Microsoft choisie par Doctolib pour développer son IA
Au moment de son lancement, nous avions interrogé Doctolib sur la technologie utilisée pour développer l'Assistant médical. Elle avait refusé de répondre. Début décembre, c'est Microsoft qui a communiqué sur son partenariat avec l'entreprise. Dans un document publié sous forme de cas client, la société américaine écrit que l'Assistant médical est "basé sur une série de modèles dont le GTP-4o [une version optimisée et spécialisée du modèle GPT-4 développée par OpenAI, ndlr], disponible sur Azure OpenAI Service [un service proposé par Microsoft via sa plateforme cloud Azure, qui permet aux entreprises et développeurs d'intégrer certains modèles d'intelligence artificielle avancés d'OpenAI dans leurs applications, ndlr]".
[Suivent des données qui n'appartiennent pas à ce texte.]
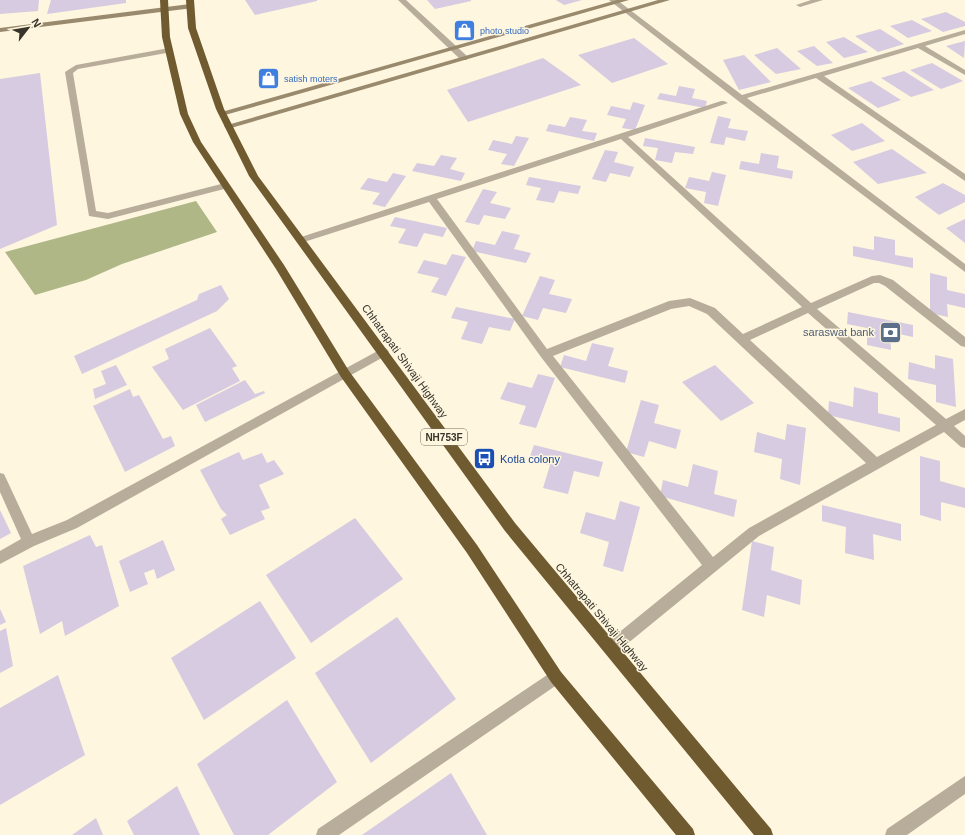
<svg xmlns="http://www.w3.org/2000/svg" width="965" height="835" font-family="Arial,sans-serif">
<style>
.forest{fill:#b0b787}
.building{fill:#d6cbe0}
.lines{fill:none;stroke-linecap:round;stroke-linejoin:round}
.lane{fill:#b8ad9a;fill-rule:evenodd}
.street{fill:#b8ad9a;fill-rule:evenodd}
.secondary{fill:#998a6d;fill-rule:evenodd}
.highway{fill:#705a30;fill-rule:evenodd}
.labels{text-anchor:middle;stroke-width:3;stroke-linejoin:round;paint-order:stroke}
.far-shop-label{font-size:9px;fill:#366cbe;stroke:#fef6df;text-anchor:start}
.shield{fill:#fef6df;stroke:#736e61;stroke-width:1}
.shield-label{font-size:10px;font-weight:bold;fill:#37342b}
.service-label{font-size:11px;fill:#4e5e75;stroke:#fef6df;text-anchor:end}
.street-label{font-size:11px;fill:#37342b;stroke:#fef6df}
.transit-label{font-size:11px;fill:#164399;stroke:#fef6df;text-anchor:start}
</style>
<rect width="100%" height="100%" fill="#fef6df"/>
<path class="forest" d="M196,201l21,31 -95,32 -36,16 -51,15 -30,-43z"/>
<path class="building" d="M0,0h39l-1,11 -38,3z
M51,0h75v3l-79,11z
M245,0h72v1l-62,14z
M427,0h44v1l-36,8z
M556,0h26l-18,5z
M946,12l19,10v4l-22,6 -22,-13z
M912,20l20,11 -24,7 -18,-12z
M880,29l24,15 -26,8 -23,-16z
M844,37l24,15 -24,6 -18,-16z
M634,38l34,26 -56,19 -34,-28z
M965,41l-1,17 -18,-12z
M814,46l19,17 -16,3 -20,-15z
M777,48l24,21 -25,5 -22,-19z
M744,55l27,27 -32,8 -16,-30z
M543,58l38,27 -113,37 -21,-32z
M932,63l31,18 -22,8 -31,-19z
M904,71l30,19 -23,7 -30,-19z
M40,73l17,152 -57,24v-170z
M871,81l30,19 -23,8 -30,-20z
M679,86l16,3 -3,9 15,3 -2,7 -48,-9 3,-6 16,3z
M633,102l12,3 -10,25 -13,-2 4,-9 -19,-4 4,-9 19,4z
M718,116l13,3 -3,9 20,3 -3,10 -19,-4 -2,8 -14,-2z
M570,117l17,3 -5,11 15,2 -3,8 -48,-10 3,-7 16,3z
M862,123l23,18 -33,10 -21,-16z
M516,136l13,2 -15,28 -13,-2 6,-10 -19,-4 5,-10 19,4z
M645,138l50,9 -2,7 -18,-2 -3,11 -17,-3 3,-12 -15,-2z
M892,149l35,24 -49,11 -25,-22z
M605,150l13,2 -4,10 20,5 -4,10 -20,-4 -4,9 -14,-3z
M761,153l18,3 -2,12 16,3 -1,8 -53,-10 2,-8 18,3z
M441,155l16,3 -7,11 15,4 -4,8 -49,-10 5,-8 17,3z
M712,172l14,3 -8,31 -14,-3 2,-11 -21,-4 4,-11 20,4z
M393,173l13,3 -21,31 -13,-3 8,-11 -20,-4 8,-11 19,4z
M529,177l52,9 -3,8 -19,-3 -5,12 -18,-3 5,-12 -15,-3z
M943,183l22,12v7l-26,13 -24,-18z
M483,189l14,3 -7,11 21,5 -6,11 -21,-4 -5,10 -14,-3z
M395,217l52,11 -4,9 -19,-4 -7,14 -19,-4 8,-14 -16,-3z
M965,219v24l-19,-15z
M502,231l18,4 -6,14 17,4 -5,10 -54,-12 4,-10 19,4z
M874,236l21,4v15l18,3v10l-60,-12v-10l21,4z
M452,254l14,3 -20,39 -15,-4 8,-14 -22,-5 7,-13 22,5z
M930,273l17,4v13l18,4v14l-18,-4 1,13 -18,-4z
M540,276l15,4 -6,14 23,5 -6,14 -23,-5 -5,12 -16,-4z
M221,285l8,14 -12,12 -135,63 -8,-18 123,-56 2,-6z
M456,307l59,12 -5,12 -21,-4 -7,17 -21,-5 7,-17 -17,-4z
M848,312l65,13v12l-23,-5 1,18 -24,-5v-17l-20,-4z
M210,328l27,38 -5,2 8,13 -57,29 -31,-43 17,-8 -4,-10z
M592,343l22,5 -6,18 20,5 -3,12 -65,-16 4,-12 22,6z
M935,355l18,4 3,48 -20,-5v-17l-28,-6 1,-17 26,7z
M116,365l11,20 -32,14 -2,-10 13,-5 -5,-13z
M715,365l39,38 -33,18 -39,-39z
M538,374l17,4 -19,50 -17,-4 7,-18 -26,-7 8,-17 24,6z
M245,380l10,14 9,-3 1,2 -60,29 -9,-17z
M854,387l24,6v20l22,5v14l-72,-17 1,-14 24,6z
M130,389l3,8 6,-2 24,44 8,-3 4,10 -50,26 -32,-66z
M641,400l18,5 -5,18 27,7 -5,19 -27,-8 -5,16 -18,-5z
M787,424l19,4 -6,57 -20,-6 2,-20 -28,-7 3,-20 28,8z
M534,445l69,17 -4,15 -25,-6 -6,23 -25,-6 7,-23 -21,-6z
M239,452l4,8 19,-7 5,10 7,-3 10,14 -25,11 11,23 -9,3 4,8 -35,16 -9,-16 6,-4 -6,-6 -21,-39z
M920,456l20,5v20l25,7v20l-24,-6v19l-21,-6z
M693,464l25,7 -4,23 23,6 -3,17 -74,-21 3,-16 25,7z
M620,501l20,6 -17,65 -20,-6 6,-24 -29,-9 6,-21 29,8z
M822,505l79,19v17l-28,-7 1,26 -29,-7 1,-26 -24,-6z
M0,510l11,23 -11,6z
M355,518l48,61 -92,64 -45,-68z
M90,535l6,12 6,-2 17,61 -54,30 -3,-15 -22,13 -17,-68z
M163,540l12,30 -18,9 -3,-10 -10,4 4,11 -18,8 -11,-31z
M752,541l22,6 -3,23 31,10 -2,25 -33,-10 -3,22 -22,-7z
M260,601l36,57 -92,62 -33,-62z
M0,609l6,13 -6,3z
M397,617l59,82 -85,64 -56,-90z
M6,628l7,38 -13,7v-42z
M58,675l27,80 -85,50v-97z
M287,700l50,82 -69,53h-34l-37,-71z
M451,773l36,62h-125z
M177,786l23,49h-66l-7,-14z
M96,818l7,17h-31z"/>
<g class="lines">
<path class="lane" d="M721,101h3l4,2 -100,34 183,166 61,-27 8,-1 13,5 72,57v10l-4,-1 -76,-60 -6,-3h-5l-57,26 129,110 19,-10v11l-11,6 11,10v12l-4,-1 -17,-15 -185,104 -143,117 -5,2 -5,-2 -2,-5 2,-5 96,-78 -161,-208 -112,-155 -125,40h-6l-2,-2 2,-2zM621,139l181,168 -59,27 -28,-26 -25,-10 -21,3 -122,48 -110,-150zM689,306l18,8 159,149 -117,65 -36,29 -160,-201 118,-47zM808,313l128,112 -59,32 -127,-117z"/>
<path class="street" d="M398,0h8l61,56v4h-6z
M609,0h8l125,95 223,-65v4l-40,12 40,24v5l-47,-27 -94,28 141,98v7l-149,-103 -69,20 218,166v8l-228,-172z
M811,0h12l-23,7 -4,-2z
M169,48h3v4l-94,17 -5,4 23,138 12,2 117,-30 5,3 -2,2 -120,31 -19,-3 -24,-144 11,-7z
M383,348l4,1 2,3 -2,3 -310,173 -43,18 -34,18v-13l21,-12 -21,-47v-19l4,1 28,60 35,-14z
M556,669l5,3 3,5 -3,5 -222,153h-23l2,-6z
M965,776v18l-58,41h-22l2,-6z"/>
<path class="secondary" d="M617,0h12l-404,115 -3,1 -4,-3z
M658,0h12l-439,128 -3,1 -4,-3z
M190,4l4,2 -1,2 -193,24v-4z"/>
<path class="highway" d="M160,0h8l2,37 18,77 13,28 83,123 65,106 128,174 84,127 132,157 2,6h-19l-125,-153 -84,-129 -126,-176 -65,-108 -83,-127 -13,-28 -18,-77z
M186,0h8l2,28 28,81 34,67 257,347 256,306 2,6h-19l-249,-304 -256,-355 -33,-67 -28,-81z"/>
</g>
<defs>
<symbol id="shop-square" viewBox="-11 -11 22 22"><rect x="-9" y="-9" width="18" height="18" rx="4" fill="#3f7fe0" stroke="#fef6df"/><path d="M-5-2.5h2.3a2.7 3.5 0 0 1 5.4 0H5L5.5 6h-11ZM-1.5-2.5h3a1.5 2.3 0 0 0-3 0Z" fill="#fff"/></symbol>
<symbol id="bank-square" viewBox="-11 -11 22 22"><rect x="-9" y="-9" width="18" height="18" rx="4" fill="#5c6f8a" stroke="#fef6df"/><path d="M-6-4H6V4H-6ZM0-2.3a2.3 2.3 0 1 0 0 4.6a2.3 2.3 0 1 0 0-4.6Z" fill="#fff"/></symbol>
<symbol id="bus-square" viewBox="-11 -11 22 22"><rect x="-9" y="-9" width="18" height="18" rx="4" fill="#1a4fb4" stroke="#fef6df"/><path d="M-5-6H5V4H4V6H2V4H-2V6H-4V4H-5ZM-3.5-4V0h7V-4ZM-3.5 1.2v1.5H-2V1.2ZM2 1.2v1.5H3.5V1.2Z" fill="#fff"/></symbol>
</defs>
<g fill-rule="evenodd">
<use href="#shop-square" x="452" y="18" width="25" height="25"/>
<use href="#shop-square" x="256" y="66" width="25" height="25"/>
<use href="#bank-square" x="878" y="320" width="25" height="25"/>
<use href="#bus-square" x="472" y="446" width="25" height="25"/>
</g>
<g class="labels">
<g class="far-shop-label">
<text x="480" y="34">photo studio</text>
<text x="284" y="82">satish moters</text>
</g>
<rect class="shield" x="421" y="429" width="46" height="16" rx="3"/>
<g class="shield-label">
<text x="444" y="441">NH753F</text>
</g>
<g class="service-label">
<text x="874" y="336">saraswat bank</text>
</g>
<g class="street-label">
<text transform="translate(405 361) rotate(54)" y="4">Chhatrapati Shivaji Highway</text>
<text transform="translate(602 617) rotate(50)" y="4">Chhatrapati Shivaji Highway</text>
</g>
<g class="transit-label">
<text x="500" y="463">Kotla colony</text>
</g>
</g>
<g transform="translate(28 28) rotate(59)" stroke="#fef6df" stroke-width="3" paint-order="stroke">
<path d="M0-3L7 15L0 10L-7 15Z" fill="#37342b"/>
<text y="-6" font-size="11" font-weight="bold" text-anchor="middle" fill="#37342b">N</text>
</g>
</svg>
"L’entreprise a travaillé avec une chaîne de modèles, d'Azure OpenAI Service à Mistral Large sur Azure, et a créé sa solution d’IA générative de manière responsable grâce à la plateforme tout-en-un Azure AI Studio", précise-t-elle également.
En revanche, ni Doctolib ni Microsoft, en tant que partenaire technologique, ne précise si les données personnelles des utilisateurs ont été utilisées pour alimenter l'IA générative. Le doute persiste, d'autant plus que cette pratique est monnaie courant dans les entreprises technologiques. Meta a notamment retardé le lancement de son IA générative au sein de l'Union européenne, répondant aux craintes soulevées par la Data Protection Commission (DPC), l'autorité irlandaise de protection des données. Sollicitée sur ce point, la Cnil n'a pas encore répondu à nos interrogations. Affaire à suivre.